The leading global risks for mortality are high blood pressure (responsible for 13% of deaths globally), tobacco use (9%), high blood glucose (6%), physical inactivity (6%), and overweight and obesity (5%). These factors are responsible for increasing the risk of chronic diseases such as heart disease, diabetes and cancers. They affect countries across all income groups: high, middle and low.

Eight factors that increase risk of death from cardiovascular disease are: alcohol use, tobacco use, high blood pressure, high body mass index, high cholesterol, high blood glucose, low fruit and vegetable intake and physical inactivity. 61% of cardiovascular deaths, the leading cause of death worldwide, can be attributed to these risks. Although these risk factors are usually associated with high-income countries, over 84% of the total global burden of disease that they cause occurs in low and middle-income countries. Reducing exposure to these eight risk factors would increase global life expectancy by almost five years.

Nine environmental and behavioural risks, together with seven infectious causes, are responsible for 45% of cancer deaths worldwide. For specific cancers, the proportion is higher: for example, tobacco smoking alone causes 71% of lung cancer deaths worldwide. Tobacco accounted for 18% of deaths in high-income countries and almost one in ten adults worldwide.
======
Your tasks >>
[1] From the passage on global mortality risks, extract the text starting at "The leading global" and ending at "middle and low.".
[2] According to the passage on global mortality risks, what percentage of cardiovascular deaths can be attributed to the eight risk factors it lists?

[Chart-based quiz items]
======
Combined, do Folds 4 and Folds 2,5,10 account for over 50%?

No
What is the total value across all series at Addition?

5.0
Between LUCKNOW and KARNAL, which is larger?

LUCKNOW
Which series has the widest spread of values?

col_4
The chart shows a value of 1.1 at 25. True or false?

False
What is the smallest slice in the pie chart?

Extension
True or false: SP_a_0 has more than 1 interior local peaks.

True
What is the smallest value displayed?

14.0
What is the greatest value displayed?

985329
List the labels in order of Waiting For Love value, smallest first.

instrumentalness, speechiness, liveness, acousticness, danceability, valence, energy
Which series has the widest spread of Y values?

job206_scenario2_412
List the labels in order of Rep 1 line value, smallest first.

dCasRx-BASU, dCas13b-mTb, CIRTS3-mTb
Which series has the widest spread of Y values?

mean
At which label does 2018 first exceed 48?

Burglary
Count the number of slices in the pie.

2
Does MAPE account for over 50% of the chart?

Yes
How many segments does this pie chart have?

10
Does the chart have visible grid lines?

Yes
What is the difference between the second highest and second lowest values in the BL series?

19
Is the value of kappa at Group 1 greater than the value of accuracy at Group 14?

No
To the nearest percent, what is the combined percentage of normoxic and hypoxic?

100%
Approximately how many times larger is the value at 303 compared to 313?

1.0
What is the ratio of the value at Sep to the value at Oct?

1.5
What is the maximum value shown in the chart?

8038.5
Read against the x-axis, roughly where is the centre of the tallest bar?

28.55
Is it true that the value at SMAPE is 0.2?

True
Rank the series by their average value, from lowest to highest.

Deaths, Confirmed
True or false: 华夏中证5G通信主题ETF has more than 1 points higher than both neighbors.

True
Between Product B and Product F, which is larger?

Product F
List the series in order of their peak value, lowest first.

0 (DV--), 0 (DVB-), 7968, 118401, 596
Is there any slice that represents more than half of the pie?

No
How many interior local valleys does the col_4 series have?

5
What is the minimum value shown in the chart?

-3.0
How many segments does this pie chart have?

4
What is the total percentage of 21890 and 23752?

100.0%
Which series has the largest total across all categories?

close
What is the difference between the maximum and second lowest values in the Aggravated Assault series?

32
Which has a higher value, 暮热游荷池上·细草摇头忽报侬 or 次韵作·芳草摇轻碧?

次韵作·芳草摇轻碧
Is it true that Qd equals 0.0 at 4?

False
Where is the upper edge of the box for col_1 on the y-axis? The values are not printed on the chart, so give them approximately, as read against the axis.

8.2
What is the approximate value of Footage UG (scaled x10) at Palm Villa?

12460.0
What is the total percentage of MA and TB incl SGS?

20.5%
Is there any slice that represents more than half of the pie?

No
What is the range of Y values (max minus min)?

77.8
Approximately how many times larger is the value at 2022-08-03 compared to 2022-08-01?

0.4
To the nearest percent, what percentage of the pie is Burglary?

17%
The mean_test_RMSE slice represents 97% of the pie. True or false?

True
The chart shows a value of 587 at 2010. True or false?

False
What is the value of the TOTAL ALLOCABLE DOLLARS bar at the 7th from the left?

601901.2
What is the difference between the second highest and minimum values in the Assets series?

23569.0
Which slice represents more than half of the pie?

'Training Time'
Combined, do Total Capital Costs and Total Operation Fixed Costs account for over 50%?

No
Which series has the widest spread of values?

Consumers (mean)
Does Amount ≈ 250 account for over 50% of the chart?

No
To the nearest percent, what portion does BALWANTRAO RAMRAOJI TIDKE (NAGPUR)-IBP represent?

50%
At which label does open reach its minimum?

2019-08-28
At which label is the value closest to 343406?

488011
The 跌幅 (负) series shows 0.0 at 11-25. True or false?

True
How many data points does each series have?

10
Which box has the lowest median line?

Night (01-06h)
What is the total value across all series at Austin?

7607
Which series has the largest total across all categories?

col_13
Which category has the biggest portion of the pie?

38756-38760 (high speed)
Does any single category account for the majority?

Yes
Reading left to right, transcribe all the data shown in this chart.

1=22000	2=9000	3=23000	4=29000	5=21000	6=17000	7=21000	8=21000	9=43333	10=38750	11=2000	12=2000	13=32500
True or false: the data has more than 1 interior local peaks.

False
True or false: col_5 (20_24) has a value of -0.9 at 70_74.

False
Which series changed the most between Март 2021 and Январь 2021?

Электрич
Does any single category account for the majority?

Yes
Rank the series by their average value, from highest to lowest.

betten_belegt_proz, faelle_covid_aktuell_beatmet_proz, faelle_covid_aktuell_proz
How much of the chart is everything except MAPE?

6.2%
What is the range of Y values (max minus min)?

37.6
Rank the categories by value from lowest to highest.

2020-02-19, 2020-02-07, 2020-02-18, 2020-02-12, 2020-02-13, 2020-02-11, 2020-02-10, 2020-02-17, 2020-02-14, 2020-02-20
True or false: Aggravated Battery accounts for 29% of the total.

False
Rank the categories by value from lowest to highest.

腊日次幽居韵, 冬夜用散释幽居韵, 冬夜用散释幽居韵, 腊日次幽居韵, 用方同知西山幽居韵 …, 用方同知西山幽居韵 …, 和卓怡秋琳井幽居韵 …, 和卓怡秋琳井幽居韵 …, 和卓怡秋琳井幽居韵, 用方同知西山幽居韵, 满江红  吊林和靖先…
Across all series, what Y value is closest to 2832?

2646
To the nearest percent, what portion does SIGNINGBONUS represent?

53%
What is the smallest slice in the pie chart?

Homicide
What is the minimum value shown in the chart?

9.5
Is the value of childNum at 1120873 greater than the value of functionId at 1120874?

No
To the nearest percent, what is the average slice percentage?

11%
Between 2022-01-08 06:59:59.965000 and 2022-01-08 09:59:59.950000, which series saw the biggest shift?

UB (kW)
======
Solutions >>
[1]
The leading global risks for mortality are high blood pressure (responsible for 13% of deaths globally), tobacco use (9%), high blood glucose (6%), physical inactivity (6%), and overweight and obesity (5%). These factors are responsible for increasing the risk of chronic diseases such as heart disease, diabetes and cancers. They affect countries across all income groups: high, middle and low.

[2] 61%